(Lines of data)
---
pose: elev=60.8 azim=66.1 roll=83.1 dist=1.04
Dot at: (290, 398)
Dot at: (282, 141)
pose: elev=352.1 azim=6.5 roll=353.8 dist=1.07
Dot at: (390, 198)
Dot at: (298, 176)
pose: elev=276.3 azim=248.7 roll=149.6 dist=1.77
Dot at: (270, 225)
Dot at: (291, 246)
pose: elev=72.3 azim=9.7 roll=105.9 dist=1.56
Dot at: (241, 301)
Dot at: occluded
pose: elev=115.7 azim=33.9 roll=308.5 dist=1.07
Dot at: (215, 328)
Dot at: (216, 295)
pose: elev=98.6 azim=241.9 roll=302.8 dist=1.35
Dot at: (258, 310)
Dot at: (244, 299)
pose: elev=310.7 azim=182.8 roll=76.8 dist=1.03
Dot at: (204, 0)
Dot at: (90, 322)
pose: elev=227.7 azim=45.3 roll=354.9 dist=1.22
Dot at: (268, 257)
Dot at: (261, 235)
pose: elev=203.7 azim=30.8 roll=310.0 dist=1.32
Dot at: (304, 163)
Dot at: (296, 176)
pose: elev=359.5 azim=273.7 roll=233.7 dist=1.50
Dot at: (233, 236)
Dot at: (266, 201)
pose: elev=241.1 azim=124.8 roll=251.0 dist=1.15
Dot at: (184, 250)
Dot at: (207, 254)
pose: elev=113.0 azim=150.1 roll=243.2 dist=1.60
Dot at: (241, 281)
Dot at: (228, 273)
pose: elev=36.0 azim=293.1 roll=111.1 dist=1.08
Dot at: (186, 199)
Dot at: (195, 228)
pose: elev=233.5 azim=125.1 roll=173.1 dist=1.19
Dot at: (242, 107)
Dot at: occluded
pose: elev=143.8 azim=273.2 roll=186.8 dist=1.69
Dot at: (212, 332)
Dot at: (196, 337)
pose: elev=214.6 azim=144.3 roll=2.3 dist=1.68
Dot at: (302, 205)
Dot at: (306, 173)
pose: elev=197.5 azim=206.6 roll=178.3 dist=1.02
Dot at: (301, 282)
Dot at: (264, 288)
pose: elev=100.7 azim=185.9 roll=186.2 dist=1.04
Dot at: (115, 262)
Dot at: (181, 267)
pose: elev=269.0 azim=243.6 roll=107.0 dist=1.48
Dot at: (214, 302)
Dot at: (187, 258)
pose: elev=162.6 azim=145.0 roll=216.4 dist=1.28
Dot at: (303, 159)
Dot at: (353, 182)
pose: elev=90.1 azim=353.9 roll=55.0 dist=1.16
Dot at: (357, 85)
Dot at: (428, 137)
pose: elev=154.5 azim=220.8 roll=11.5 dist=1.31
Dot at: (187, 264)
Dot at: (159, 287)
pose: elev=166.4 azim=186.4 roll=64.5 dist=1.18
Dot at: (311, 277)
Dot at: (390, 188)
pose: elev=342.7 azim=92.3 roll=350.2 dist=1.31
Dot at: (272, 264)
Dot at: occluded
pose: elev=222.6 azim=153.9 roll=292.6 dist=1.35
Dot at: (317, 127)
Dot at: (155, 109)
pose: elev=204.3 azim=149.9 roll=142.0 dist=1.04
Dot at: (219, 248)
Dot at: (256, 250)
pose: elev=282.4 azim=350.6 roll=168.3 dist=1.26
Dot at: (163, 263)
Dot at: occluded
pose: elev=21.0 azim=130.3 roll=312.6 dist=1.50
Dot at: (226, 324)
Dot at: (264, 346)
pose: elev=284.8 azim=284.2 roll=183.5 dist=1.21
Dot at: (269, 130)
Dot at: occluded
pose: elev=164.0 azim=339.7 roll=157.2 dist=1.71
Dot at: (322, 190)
---
> _PROBLEM TO WORK ON_: Duplicate the lines of the data above, beginning at the line that contains "pose: elev=72.3 azim=9.7 roll=105.9 dist=1.56" and stopping after the line that contains "Dot at: (266, 201)".

> _COMPLETE ANSWER_:
pose: elev=72.3 azim=9.7 roll=105.9 dist=1.56
Dot at: (241, 301)
Dot at: occluded
pose: elev=115.7 azim=33.9 roll=308.5 dist=1.07
Dot at: (215, 328)
Dot at: (216, 295)
pose: elev=98.6 azim=241.9 roll=302.8 dist=1.35
Dot at: (258, 310)
Dot at: (244, 299)
pose: elev=310.7 azim=182.8 roll=76.8 dist=1.03
Dot at: (204, 0)
Dot at: (90, 322)
pose: elev=227.7 azim=45.3 roll=354.9 dist=1.22
Dot at: (268, 257)
Dot at: (261, 235)
pose: elev=203.7 azim=30.8 roll=310.0 dist=1.32
Dot at: (304, 163)
Dot at: (296, 176)
pose: elev=359.5 azim=273.7 roll=233.7 dist=1.50
Dot at: (233, 236)
Dot at: (266, 201)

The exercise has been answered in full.